Dalla Pennsylvania a Soncino sulla scia di una poesia. Sarà capitato a tanti soncinesi di incontrare tra le viette del borgo il 67enne Craig Czury, di chiacchierare con lui e sentirlo subito amico.
Coppola calata sul viso e sorriso benevolo, il tutto addobbato da uno stile retrò inconfondibile e dalla voglia irrefrenabile di comunicare, di quella comunicazione che non ha bisogno di parole, di chi studia i gesti e scopre l’armonia dell’insieme, di chi seduto a un tavolino con una grappa, («insegnata da Cesare Pavese») sente di aver trovato sé stesso.
«A Soncino riesco a percepire il significato del tutto, di tutto quello che ho attorno, di quello che ero, di quello che sono, delle mie radici, del mio futuro», ha spiegato gesticolando all’italiana: «Nessuno si accorge che sono americano perché mi muovo come voi, lo so», ha confessato ridendo.
Craig è arrivato a Soncino per caso e non la vuole più lasciare: una serie di coincidenze lo ha portato, con la compagna Kimberly, a trovare il loro posto dove vivono diversi mesi l’anno. Lo abbiamo incontrato in una serata piovosa al Caffè Chinasky nella sua Soncino (dove si possono anche trovare i suoi libri), poco prima della partenza per l’Albania: sul tavolo un caffè americano «ma fatto all’italiana», ha puntualizzato.
Come vivi da poeta?
Ho fatto tantissimi lavori diversi quando ero più giovane, ma il punto fisso è sempre stato scrivere: lavoravo per poter continuare a fare poesia, ora mi sposto in diverse nazioni e faccio letture dei miei libri, workshop di poesia, come farò tra poco a Crema. Sono stato in Russia, Albania, Polonia, Argentina, Lituania, Messico: in tutti questi posti si vendono i miei libri, che sono stati tradotti da amici nella lingua locale. In ogni posto l’affetto e la simpatia delle persone che conosco mi fanno sempre sentire a casa: attraverso una rete di conoscenze bellissime e fitte, ho creato tante diverse piccole famiglie.
Da dove arriva l’ispirazione per scrivere?
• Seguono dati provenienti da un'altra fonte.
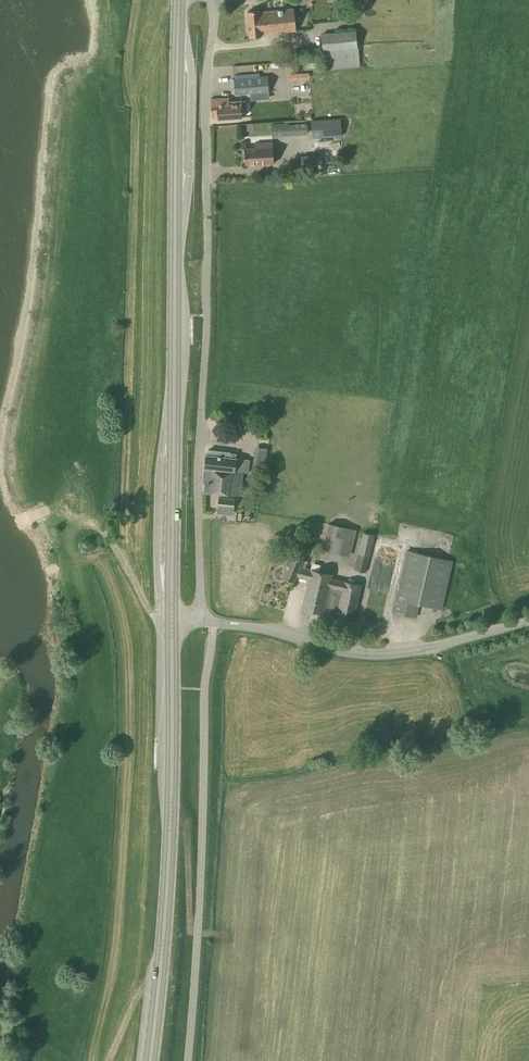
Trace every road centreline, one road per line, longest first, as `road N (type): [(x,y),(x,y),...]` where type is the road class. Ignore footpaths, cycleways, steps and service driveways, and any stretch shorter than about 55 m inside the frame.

Vivendo tra gli abbandonati, vedendo le ingiustizie, osservando quello che ho intorno, sentendo i posti e le persone. Penso che in un certo senso sto cercando me stesso nel vostro Paese perché qui c’è qualcosa che sento mio. Ho letto Italo Calvino: sono convinto che Soncino sia una delle sue Città Invisibili; c’è qualcosa di così nuovo, ma altrettanto familiare nell’arrivare qui. Le persone stanno insieme per il piacere di farlo e non solo per interesse.
Perché ti sei trasferito proprio a Soncino e che emozioni provi nel vivere qui?
Tre anni fa Kimberly ha conosciuto Aldo Villagrossi online per questioni lavorative e ci siamo incontrati qui a Soncino. Aldo è anche uno scrittore e fa tanto altro, siamo diventati subito amici e lui si è appassionato alla mia poesia. Ma la vera risposta inizia con la gente di Soncino. Soncino è bellissima e ha una grande storia alle spalle, ma le persone di Soncino hanno un cuore davvero grande, un’energia fuori dal normale, si interessano di tutto: dell’arte, del conoscere, sono sempre stati aperti all’incontro e al confronto con noi, a parlare e comunicare; è una cosa che a casa nostra avevamo perso. Soncino è quella parte di casa che nella nostra vera casa negli Stati Uniti non abbiamo mai avuto. Quella parte che abbiamo sempre cercato: è familiare e splendida.
Una curiosità: come mai non parli ancora al meglio l’italiano dopo tre anni?
Sono sempre riuscito in qualche modo a farmi capire da chi ha voluto parlare con me: la volontà di comunicare va oltre la lingua. Sono venuto qui per scrivere: il dono prezioso di vivere in posti dove non si parla inglese è che l’unica lingua che mi guida è quella che ho nella mia testa, nella mia anima.